··· PAGE EXCERPT

Getting Hyperreal with Local Filmmaker Travis Lee Ratcliff
What’s the cost of building the perfect pop star? Can one make bops without sacrificing their humanity and free will? These are a few questions that Al Pacino and writer, director, editor, and producer Travis Lee Ratcliff have grappled with. Inspired by the viral “I Feel Fantastic” video that’s haunted the internet for years, Travis and musician Lena Luca used the music video for Luca’s song “Rosebuds” to create a world where a robot pop princess finds captivity and eventual independence in the world of superstardom.
A few days after showing his music video at Hyperreal Film Club’s September screening of Friday the 13th Part IX: Jason Lives, Travis sat down with us to talk about his music video, collaborating with Lena Luca, and other unsettling videos living in the depths of the world wide web.
The following interview has been edited and condensed for clarity.
Who came up with the idea for this music video?
In this situation, it was really perfect how it worked out. I had an idea for a music video in the summer, and then in the fall Lena reached out and sent us her song. My cinematographer, Brody Carmichael, had just finished shooting a series of music videos for the musician Mobley. Lena had been involved in those music videos, so she found us through that and sent us her song. She didn't have a preexisting idea of exactly what she wanted to do, but I had already been looking for an artist whose music and vibe matched the aesthetic that I had in mind for this theoretical music video idea, and her song felt like a really good fit.
You unleashed a core memory of mine with this video. It was a one-of-a-kind video someone decided to upload onto YouTube. It was so cool to see you elaborate on that video and add your own spin.
Just to give even more context to the readers, the origin of the idea is a viral video that began circulating in the early days of the Internet. The creator of the video on his website at the time declared that he was creating a new pop star for the Internet era. And the video is terrifying! If you've ever seen it, you'd never forget it because it feels like it was broadcast from another dimension and into our own. One of the fascinating things about it is that no one knows what happened to the guy who made the video. No one knows what happened to this android that he built. There's all of this mystery, and in the void space of that mystery, all of these legends and lores and conspiracy theories have grown and spread.
What was it like directing Lena? Did she help bridge some gaps in your main idea for this video?
Lena was an incredibly generous collaborator. From the beginning, she really took up the idea and understood what we were trying to do and helped us weave it into her really subversive performance style. I think the kind of pop music that Lena Luca is making is self-aware and playing with the idea of a pop star already. I think she's really conscientious of what it is to make pop music in this time. When she was collaborating with our stylist, Kaidon Ho, and Emily Basma—our producer who was responsible for a lot of the styling as well—I think that Lena was making a really significant contribution in denoting how she would be depicted and embodying the presence of that pop energy.

······
··· PROVIDED INFORMATION

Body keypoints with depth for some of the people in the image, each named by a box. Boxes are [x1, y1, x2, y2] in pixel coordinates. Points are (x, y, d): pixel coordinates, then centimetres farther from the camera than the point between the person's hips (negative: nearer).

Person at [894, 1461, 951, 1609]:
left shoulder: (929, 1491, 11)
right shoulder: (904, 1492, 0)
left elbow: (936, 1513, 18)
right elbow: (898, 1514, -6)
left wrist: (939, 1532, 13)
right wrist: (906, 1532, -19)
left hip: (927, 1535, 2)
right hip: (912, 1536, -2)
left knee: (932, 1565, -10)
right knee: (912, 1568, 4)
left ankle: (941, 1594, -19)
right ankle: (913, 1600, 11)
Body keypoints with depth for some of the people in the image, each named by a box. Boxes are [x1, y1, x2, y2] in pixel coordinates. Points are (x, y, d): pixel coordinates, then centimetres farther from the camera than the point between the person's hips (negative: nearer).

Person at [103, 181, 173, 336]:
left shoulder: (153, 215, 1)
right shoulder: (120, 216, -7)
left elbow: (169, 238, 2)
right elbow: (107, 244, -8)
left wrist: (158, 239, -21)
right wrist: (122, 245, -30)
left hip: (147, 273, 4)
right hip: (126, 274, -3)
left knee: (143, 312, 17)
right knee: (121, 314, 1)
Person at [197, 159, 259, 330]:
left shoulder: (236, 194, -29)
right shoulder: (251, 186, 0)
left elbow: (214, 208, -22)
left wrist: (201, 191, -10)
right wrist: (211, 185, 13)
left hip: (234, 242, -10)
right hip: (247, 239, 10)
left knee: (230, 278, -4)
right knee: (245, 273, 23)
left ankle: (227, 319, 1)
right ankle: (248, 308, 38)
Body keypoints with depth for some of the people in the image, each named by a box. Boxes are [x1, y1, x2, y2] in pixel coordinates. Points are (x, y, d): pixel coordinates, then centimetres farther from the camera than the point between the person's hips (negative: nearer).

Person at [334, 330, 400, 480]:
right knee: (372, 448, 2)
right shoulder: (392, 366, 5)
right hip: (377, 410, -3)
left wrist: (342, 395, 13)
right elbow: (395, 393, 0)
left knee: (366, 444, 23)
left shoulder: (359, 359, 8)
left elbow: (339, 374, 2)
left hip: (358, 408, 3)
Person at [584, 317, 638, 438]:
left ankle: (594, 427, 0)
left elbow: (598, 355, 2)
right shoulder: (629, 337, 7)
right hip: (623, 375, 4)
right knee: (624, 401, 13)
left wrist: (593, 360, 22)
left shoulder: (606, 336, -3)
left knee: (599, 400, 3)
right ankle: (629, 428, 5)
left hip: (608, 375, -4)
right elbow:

······

_WORK ORDER_: Continue the interview with filmmaker Travis Lee Ratcliff about his "Rosebuds" music video, starting after its last answer.

_EXERCISE OUTPUT_:
This is not an easy performance role. It requires a lot of subtle, unspoken changes and embodying different states of being throughout the flow of the piece as this android awakens. She hasn't acted a whole lot, to my knowledge, but she understood exactly what we were trying to do and completely embodied the role.
How did you pair your visual and narrative ideas with Lena’s song?
One of the real fundamental challenges in doing music video work is marrying a song to an idea. That can happen at any point of conceptualization, whether the song comes first, or the idea comes first. You're always trying to weave this kind of visual medium to what is intrinsically not a visual medium.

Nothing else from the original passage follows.